Microsoft has said Recall processes and stores content locally on the device, rather than sending it to the cloud, to boost privacy of users.
Calli Schroeder, senior counsel and global privacy counsel at the Electronic Privacy Information Center, said that only ameliorates some concerns. “Constant screenshots of user actions for Recall and other AI programs is a form of surveillance,” she said. “Keeping the data on-device addresses some of the risks of that surveillance but doesn’t change the fact that user activities are being monitored and recorded in great detail and volume.” She noted that data collection is nothing new, but the increased scale presents fresh potential for “misuse, breach, and interference.”
Microsoft’s website says that users can “limit which snapshots Recall collects,” but Quintin and Schroeder both said they hope that the default experience is that users have to opt into using the features rather than opt out.The United Kingdom’s Information Commissioner's Office, the country’s data watchdog, told the BBC that it has contacted Microsoft to request additional information about how Recall works. “We are making enquiries with Microsoft to understand the safeguards in place to protect user privacy," a spokesperson said.
Schroeder said she hopes that technology companies that build AI systems will allow adequate outside monitoring from civil society groups, technologists, researchers, and regulators. “Governments are some of the only bodies with power to force enough disclosure of system structure to confirm whether that is accurate and whether those measures adequately protect people,” she said.
Manufacturers are racing to get their own devices up to speed too. Ahead of the Microsoft announcement, Dell announced its Latitude AI PCs in February (and has seen its stock double in the past six months on AI hype) while HP released its suite of AI PCs in March.
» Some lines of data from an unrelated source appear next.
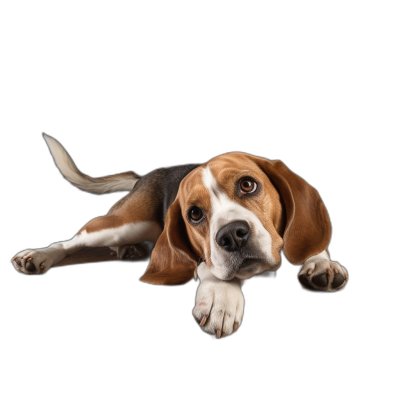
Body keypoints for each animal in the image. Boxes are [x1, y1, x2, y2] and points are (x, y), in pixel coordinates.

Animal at [10, 134, 348, 338]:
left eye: (248, 185)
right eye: (194, 214)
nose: (232, 236)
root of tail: (148, 175)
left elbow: (312, 247)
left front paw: (321, 265)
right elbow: (209, 269)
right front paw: (221, 297)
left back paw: (130, 251)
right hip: (119, 224)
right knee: (70, 244)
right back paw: (37, 256)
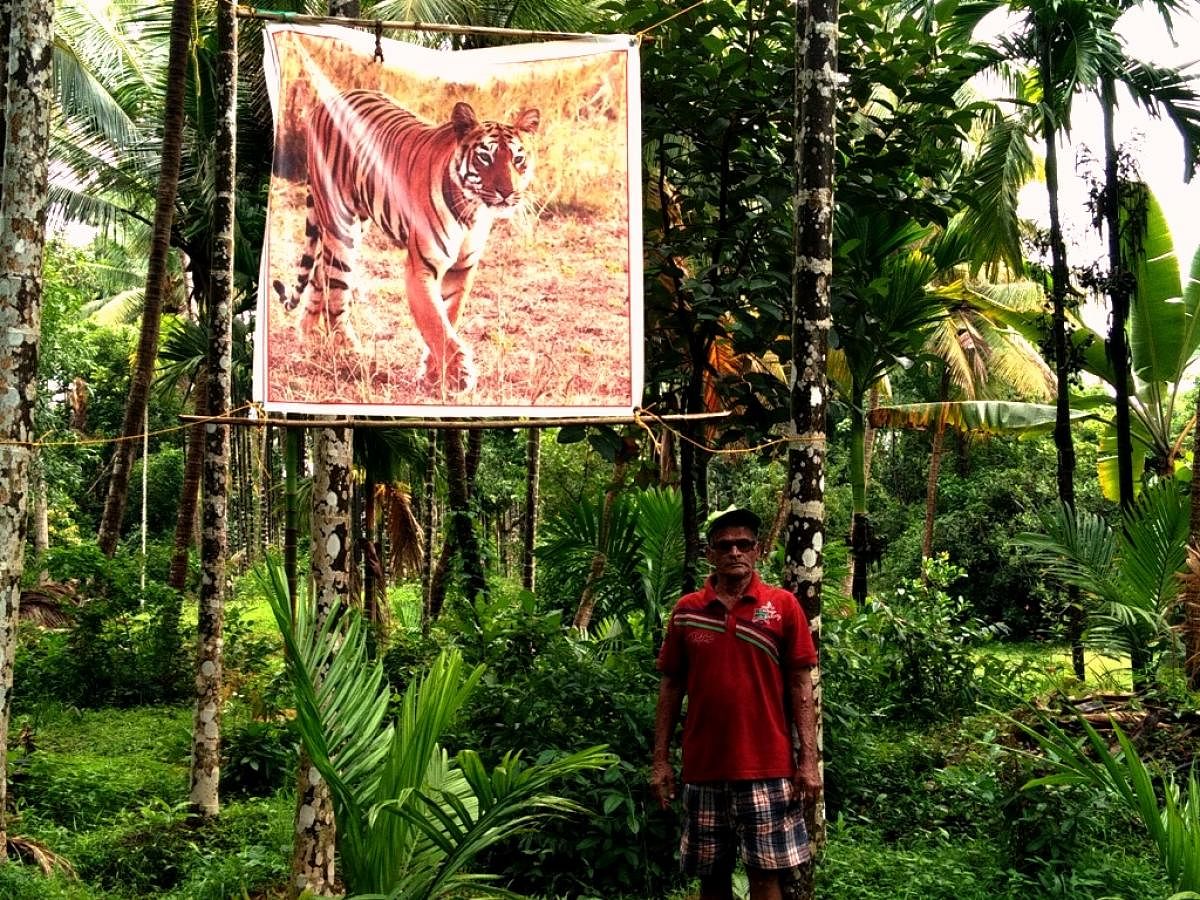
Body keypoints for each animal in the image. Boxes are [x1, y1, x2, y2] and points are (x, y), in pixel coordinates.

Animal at [274, 90, 542, 393]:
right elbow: (435, 322)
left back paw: (309, 339)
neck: (472, 212)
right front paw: (460, 375)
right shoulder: (421, 267)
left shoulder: (461, 270)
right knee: (336, 294)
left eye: (518, 159)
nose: (508, 192)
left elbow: (448, 318)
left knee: (320, 272)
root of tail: (330, 99)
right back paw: (348, 355)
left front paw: (434, 374)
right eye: (485, 157)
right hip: (341, 226)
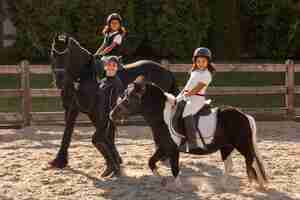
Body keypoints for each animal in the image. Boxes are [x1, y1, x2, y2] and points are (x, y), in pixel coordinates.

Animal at [48, 33, 177, 177]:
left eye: (67, 55)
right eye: (52, 54)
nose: (59, 81)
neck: (85, 77)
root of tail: (166, 71)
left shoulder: (95, 112)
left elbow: (103, 136)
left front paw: (114, 163)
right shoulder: (73, 108)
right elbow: (68, 132)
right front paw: (59, 161)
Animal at [109, 78, 268, 191]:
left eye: (129, 98)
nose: (111, 114)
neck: (163, 118)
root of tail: (244, 115)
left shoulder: (172, 149)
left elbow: (174, 168)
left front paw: (178, 187)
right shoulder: (163, 148)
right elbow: (151, 162)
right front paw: (162, 181)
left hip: (242, 144)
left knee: (251, 160)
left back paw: (257, 184)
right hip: (226, 146)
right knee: (231, 165)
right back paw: (225, 185)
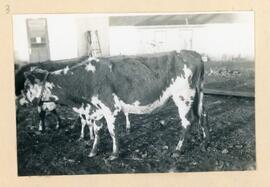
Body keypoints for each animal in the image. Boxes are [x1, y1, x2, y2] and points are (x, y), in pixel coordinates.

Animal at [20, 50, 209, 161]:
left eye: (26, 87)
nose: (20, 101)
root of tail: (194, 54)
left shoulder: (109, 107)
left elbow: (112, 131)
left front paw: (114, 154)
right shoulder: (96, 110)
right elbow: (97, 131)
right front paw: (93, 151)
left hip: (183, 96)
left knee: (187, 121)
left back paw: (178, 149)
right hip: (198, 93)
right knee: (202, 114)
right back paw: (204, 139)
And it won’t just be PCs: Google announced it’s adding AI features, powered by its Gemini model, to Chromebooks. Meanwhile, Apple has suggested that its iOS 18 operating system, which powers iPhones, will come with a suite of generative AI features when it’s released in the coming months. And its next chips for Macs and iPads, called M4, should provide the computing power needed in the likely case the company wants to follow its rival’s lead.
Microsoft’s announcement also signals that AI could quickly infiltrate all of our computing experiences — whether we want it or not, and whether we’re aware of it or not. While users still have to search out AI chatbots, they may soon be impossible to avoid.